*Required work*
a) Check three statements against the blog post about a weekend in New York: (i) The loft party was packed. (ii) Tip's tribute was to Jay Dee. (iii) The writer felt the DJ played too little reggae. Answer each with yes or no and quote the words of the post that decide it.
b) Please recast the paragraph of the blog post about a weekend in New York that begins "It was also great to be dancing" as a short bulleted list that keeps its main facts.
c) Continue the blog post about a weekend in New York, starting right after its final sentence.

*Document passage*
There were no Wu cameos either, but the concert was an utter success.

4.24.2006

Going Hard


"Heavy rain fucked my kicks up"

One of the worst-kept secrets in my life is that when The Jesus, my part-time roommate from Amherst, rolls through New York City, special shit breaks out. It's not always the decadent destruction of a Labor Day tailgate, but it's always something. It could be getting hit on by some hicks (women); getting hit on by some weirdo (a dude)(); consuming culture and pursuing foreign women--you name it. This weekend was no different.

The festivities started with the loft party that Q-Tip was running. You know in movies when they show people in New York going to these glamorous, well-attended parties in big, open spaces? And everyone dances well and has fun and all that? Well, this was the kind of thing that all those directors and cinematographers have in mind when they're conceiving their versions of New York. The joint was not packed, it wasn't beautiful people only, and there were no blue or black lights, but the music was great, the room got steamy, and the Bacardi was non-stop all night. (If you mix Bacardi Grand Melon with ginger ale, the shit tastes like watermelon soda and you don't get hung over. I ain't mad at that. At all. Especially when the drinks are free.) The best portion of the evening was when Tip threw together a fantastic Jay Dee tribute replete with "Fall in Love" and "CB4."

It was also great to be dancing to sounds provided by a DJ who actually has good taste. I can't tell you how tired it is for these zeitgeist-jocking idiots to ruin a night with a non-stop procession of Sean Paul. All things in moderation, dunnies! Tip mixed it all--Luther, the Intruders, Mobb Deep, Black Rob, anything that thinly jacked his own music (I see you, T.I.). He probably could have hit us with some more hip-hop--there was too much reggae--but it was a mixed crowd, and as is often the case, my taste tends to differ from that of the general music-consuming public. I mean, if I ruled the world, 50 Cent would be working at McDonald's, Young Jeezy would be in prison for selling drugs, Kanye would still make hip-hop records, and Posdenous would be more famous than Eminem. But that's just me. Thank god Yayo is finally free and home from prison, right?

*Information provided*
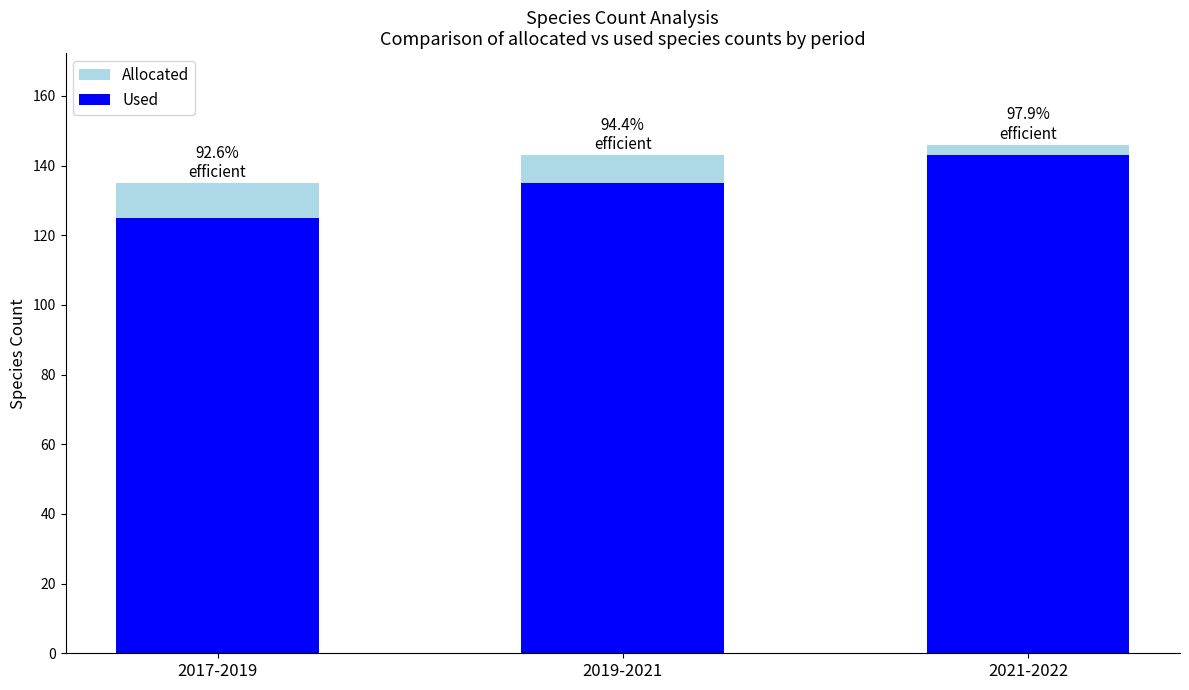

At which category is the sum across all series the highest?

2021-2022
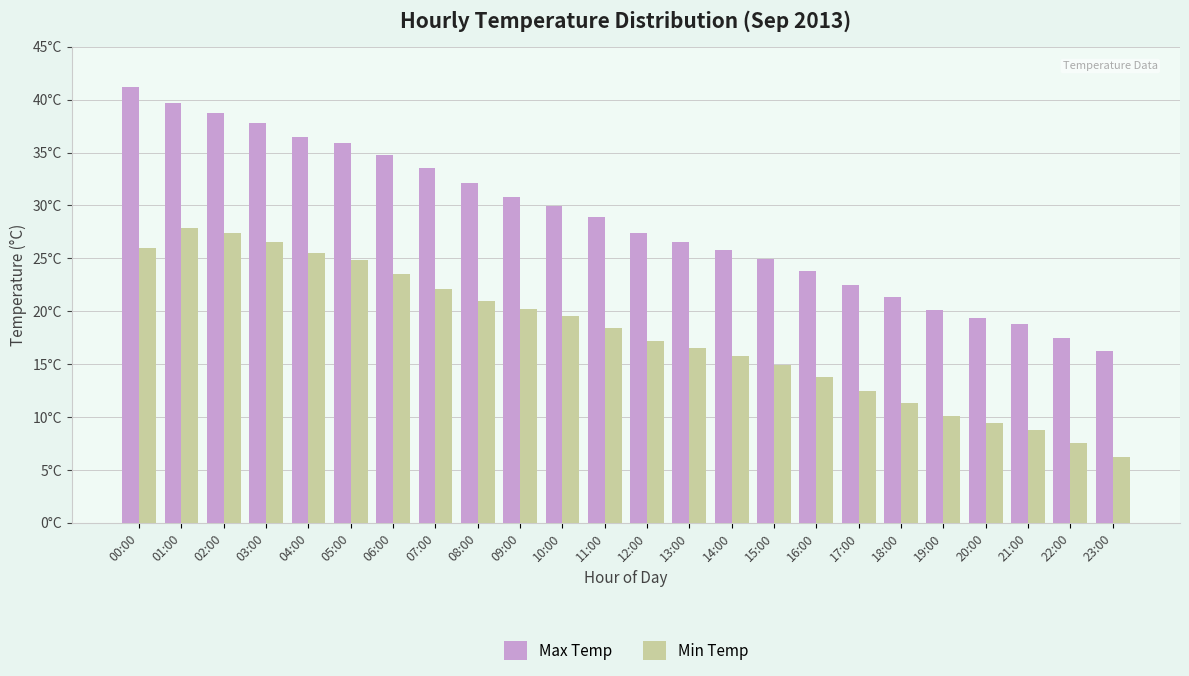

What is the approximate value of Max Temp at 21:00?

18.8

*Results of the exercise*
a)
(i) No: "The joint was not packed"
(ii) Yes: "Tip threw together a fantastic Jay Dee tribute"
(iii) No: "there was too much reggae"

b)
- The writer liked dancing to a DJ with good taste, unlike DJs who play nonstop Sean Paul.
- Tip mixed Luther, the Intruders, Mobb Deep, Black Rob, and songs that borrowed from his own music, such as T.I.'s.
- The writer wanted more hip-hop and less reggae but accepted it because the crowd was mixed.
- The writer's taste often differs from the general public's. If the writer ruled the world, 50 Cent would work at McDonald's, Young Jeezy would be in prison, Kanye would still make hip-hop records, and Posdenous would be more famous than Eminem.
- The paragraph ends with relief that Yayo is free and home from prison.

c)
The loft party yielded the desired outcome: errbody, namely The Jesus and I, got sweaty and tired and tipsy drunk.
Shouts to the Dork Set for runnin' shit, as usual. Some fam was missing, though. And happy birthday, Marsha. Keep that Brown 712 held down!

Saturday was all about two things: the Wu-Tang Clan and Michael Jordan. It was like 1995 all over again. Actually, that's a lie. The basketball portion of the day was all about next year's crop of college freshmen, 20 of whom were selected to play in the Jordan All-American Classic.

I had initially intended to check out Ghostface in concert with Papoose, Slick Rick, and friends on Saturday night, but I wound up with some welcomed social obligations that precluded my attendance. (The Human Resource took my ticket.) Instead, I caught Ghost performing in the afternoon at Columbia University as part of the annual Bacchanal celebration.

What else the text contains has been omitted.